**Task item**
Filter the entries below, keeping only lines with "different".

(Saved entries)
|---|

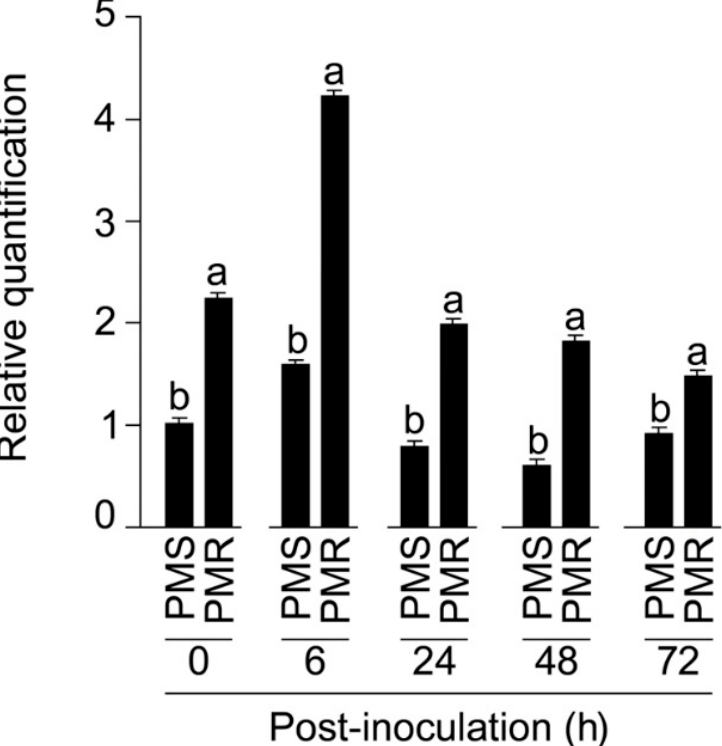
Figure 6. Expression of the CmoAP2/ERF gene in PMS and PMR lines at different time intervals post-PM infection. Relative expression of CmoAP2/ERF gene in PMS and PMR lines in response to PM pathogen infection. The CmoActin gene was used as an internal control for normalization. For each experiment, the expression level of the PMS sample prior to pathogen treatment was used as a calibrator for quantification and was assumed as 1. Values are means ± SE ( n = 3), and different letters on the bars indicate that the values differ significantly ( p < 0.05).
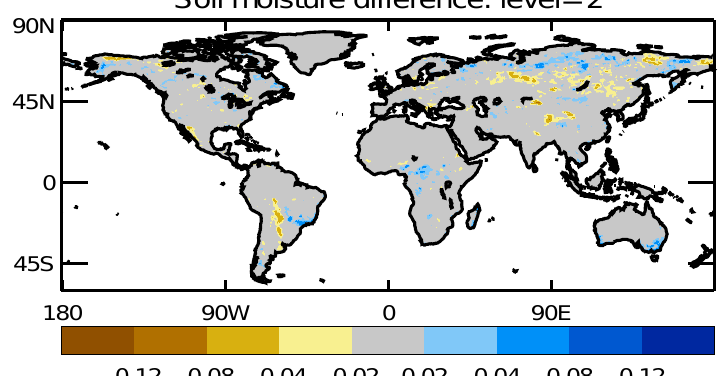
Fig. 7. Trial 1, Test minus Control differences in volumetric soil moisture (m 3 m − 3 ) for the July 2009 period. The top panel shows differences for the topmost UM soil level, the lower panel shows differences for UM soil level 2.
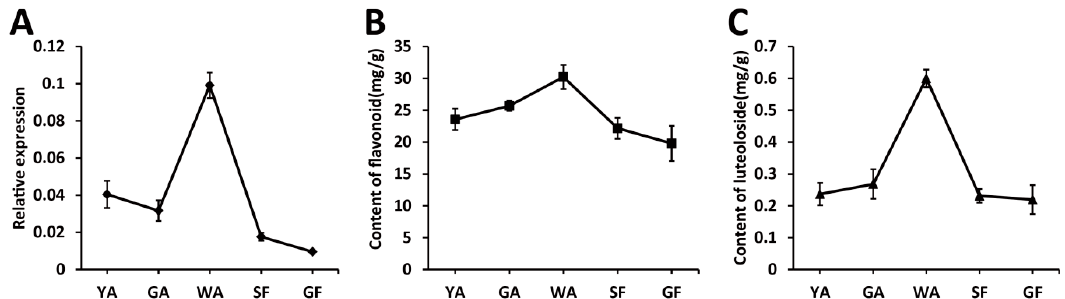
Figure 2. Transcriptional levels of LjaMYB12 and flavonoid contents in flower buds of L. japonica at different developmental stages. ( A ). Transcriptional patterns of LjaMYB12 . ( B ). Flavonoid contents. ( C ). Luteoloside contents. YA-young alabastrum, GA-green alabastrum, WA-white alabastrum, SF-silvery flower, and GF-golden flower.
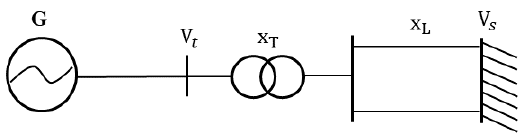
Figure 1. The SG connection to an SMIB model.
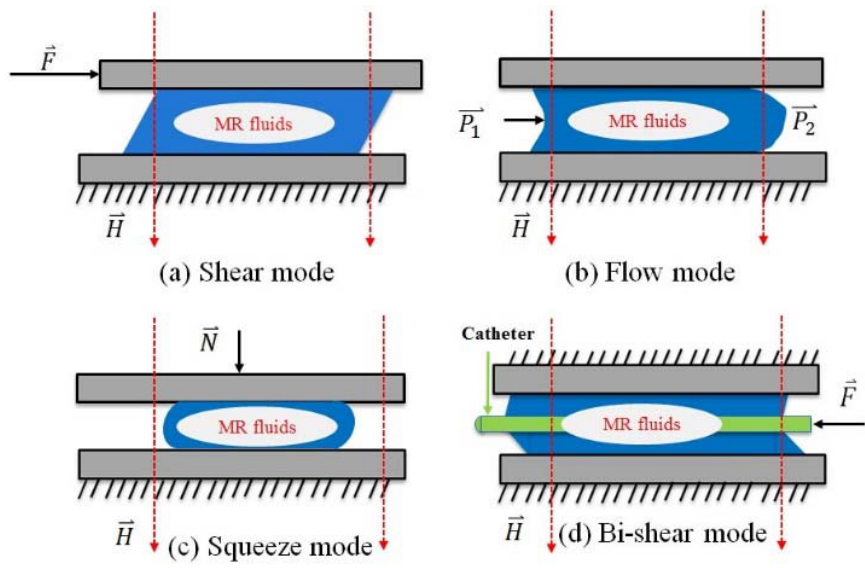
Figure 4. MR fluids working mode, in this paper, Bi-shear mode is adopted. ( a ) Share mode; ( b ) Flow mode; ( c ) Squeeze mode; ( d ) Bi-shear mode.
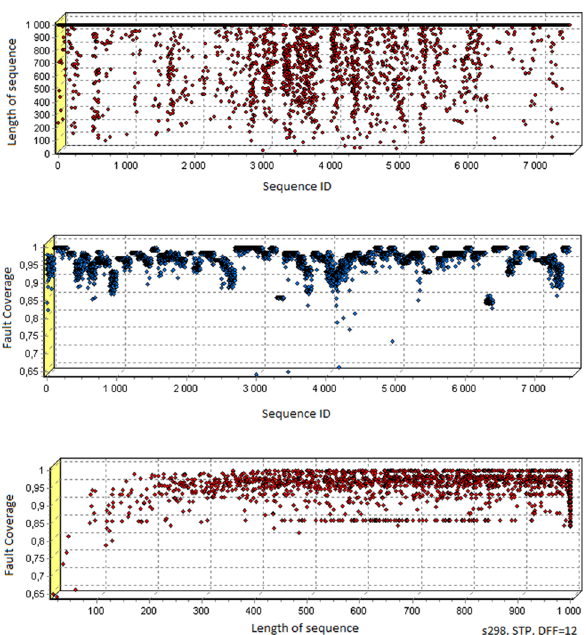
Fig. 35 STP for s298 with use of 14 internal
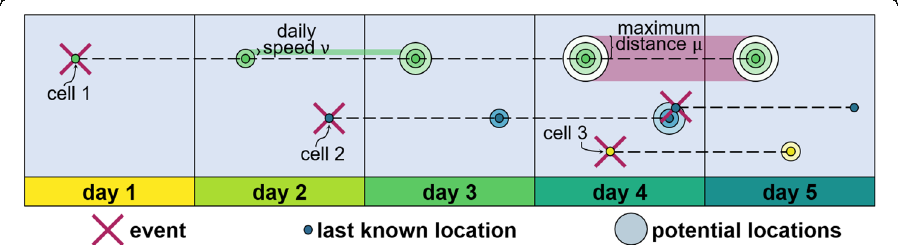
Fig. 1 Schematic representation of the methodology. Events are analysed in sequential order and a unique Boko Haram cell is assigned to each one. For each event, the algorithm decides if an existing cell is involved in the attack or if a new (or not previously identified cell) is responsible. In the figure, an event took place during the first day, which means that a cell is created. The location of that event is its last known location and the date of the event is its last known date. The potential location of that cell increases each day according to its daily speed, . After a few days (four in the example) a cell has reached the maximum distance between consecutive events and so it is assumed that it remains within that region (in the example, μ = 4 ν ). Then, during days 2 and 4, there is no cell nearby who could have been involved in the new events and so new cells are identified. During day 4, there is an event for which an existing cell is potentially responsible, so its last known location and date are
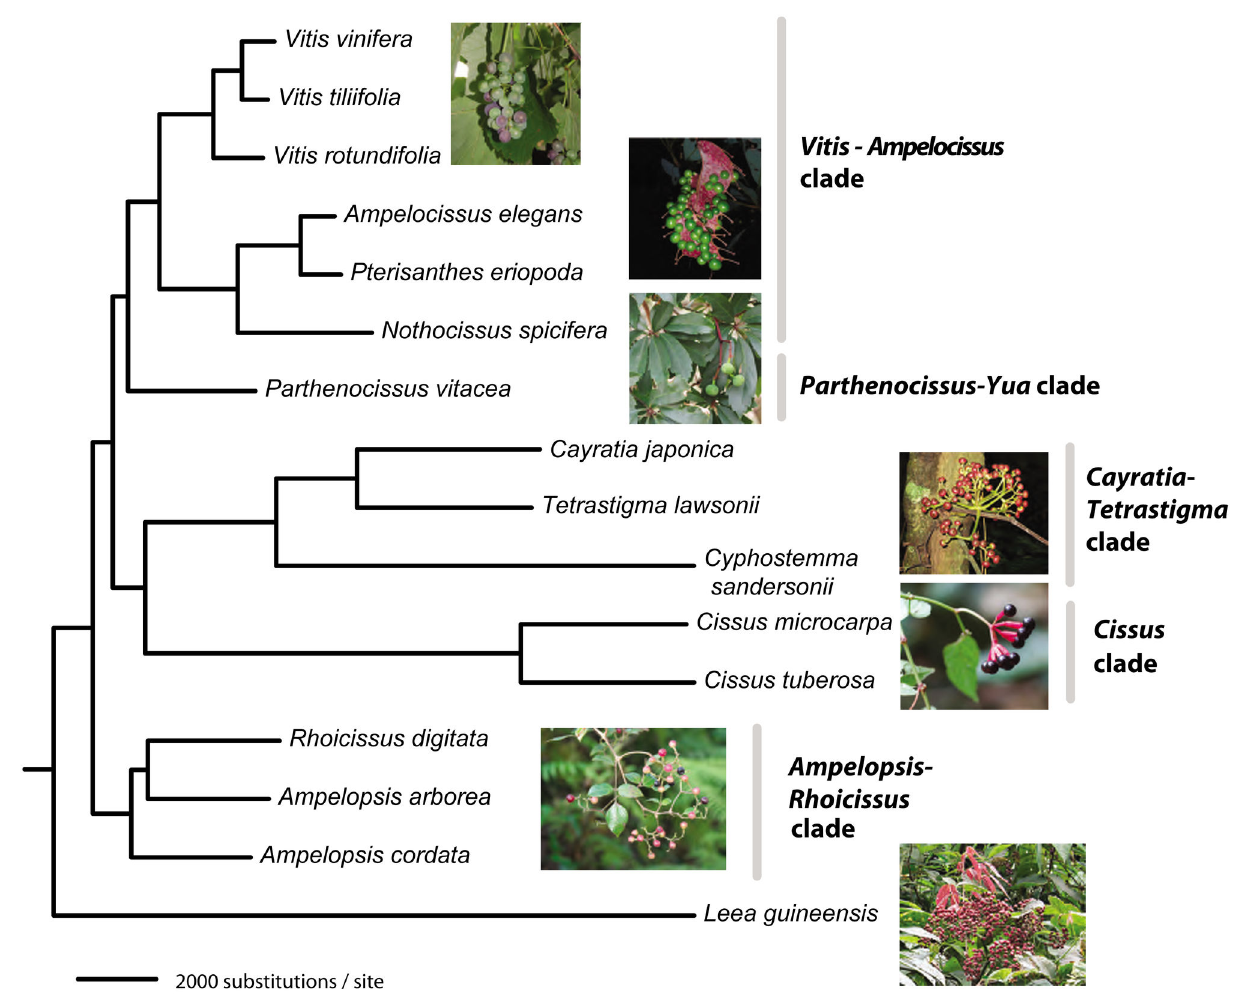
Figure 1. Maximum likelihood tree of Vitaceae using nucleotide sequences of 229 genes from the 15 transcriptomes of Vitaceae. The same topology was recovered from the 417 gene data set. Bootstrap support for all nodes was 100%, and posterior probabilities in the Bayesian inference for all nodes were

|---|

**Answer space**
Figure 6. Expression of the CmoAP2/ERF gene in PMS and PMR lines at different time intervals post-PM infection. Relative expression of CmoAP2/ERF gene in PMS and PMR lines in response to PM pathogen infection. The CmoActin gene was used as an internal control for normalization. For each experiment, the expression level of the PMS sample prior to pathogen treatment was used as a calibrator for quantification and was assumed as 1. Values are means ± SE ( n = 3), and different letters on the bars indicate that the values differ significantly ( p < 0.05).
Figure 2. Transcriptional levels of LjaMYB12 and flavonoid contents in flower buds of L. japonica at different developmental stages. ( A ). Transcriptional patterns of LjaMYB12 . ( B ). Flavonoid contents. ( C ). Luteoloside contents. YA-young alabastrum, GA-green alabastrum, WA-white alabastrum, SF-silvery flower, and GF-golden flower.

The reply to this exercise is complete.